Quando a noite abateu sobre a cidade de Astraea agora calma e vazia, uma sombra negra atravessou as ruas desertas. O protetor do Sonhar virava as esquinas de forma fugaz, entrando em algumas casas e vendo como os sonhos e pesadelos trabalhavam no sono das pessoas. Ele subiu a colina e do alto dela avistou o castelo do rei Hadeon, o corvo que sempre o acompanhava grasnou a sua atenção. Nada disseram, mas ambos sabiam o que cada um queria dizer. Morpheus olhou mais uma vez os objetos dados por Afrodite e direcionou os olhos para onde seria o quarto da princesa Isla, virando numa sombra novamente.
Os corredores do palácio estavam silenciosos, no entanto, em alguns lugares era possível escutar o som dos guardas fazendo as patrulhas. A luz da lua banhava o pátio externo, e por cima das ameias Morpheus os observou.
— Alto ! — Gritou o comandante e a marcha tornou-se em silêncio.

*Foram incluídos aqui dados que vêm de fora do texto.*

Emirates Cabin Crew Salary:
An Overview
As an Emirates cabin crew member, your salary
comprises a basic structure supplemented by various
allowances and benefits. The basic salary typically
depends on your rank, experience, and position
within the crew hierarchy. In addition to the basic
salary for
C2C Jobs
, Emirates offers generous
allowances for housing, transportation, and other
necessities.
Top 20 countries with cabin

Morpheus não lhes deu tanta atenção e continuou seu caminho. Sua sombra fora projetada na cortina do quarto de Isla que dormia vulneravelmente. Oneiros entrou observando o cômodo e tão silencioso quanto já era se agachou diante dela. Por um instante ele sentiu pena, mas seus pensamentos estavam dominados pela figura de Afrodite e sua fúria insaciável. Ele então abriu o frasco de bronze e derramou gotas de água amarga nos lábios da jovem e a tocou com o lado da ponta da seta dourada. O ato a fez despertar e Isla sobressaltou-se sentando no colchão de penas de gansos. Ela olhou ao redor, mas seus olhos nada viam. Morpheus também se sobressaltou e a ponta da flecha feriu a própria mão desnuda. Os olhos da jovem focaram-se no lugar onde o homem estava, invisível, mas ela não o vira. Desesperado para desfazer o mal que fizera, o deus dos sonhos soprou sua areia na direção do rosto juvenil que voltou a adormecer, com muito esforço, um sono tranquilo. Derramou as gotas de alegria sobre os sedosos cabelos da jovem e se descuidando do próprio ferimento, retirou-se dali como uma brisa fria.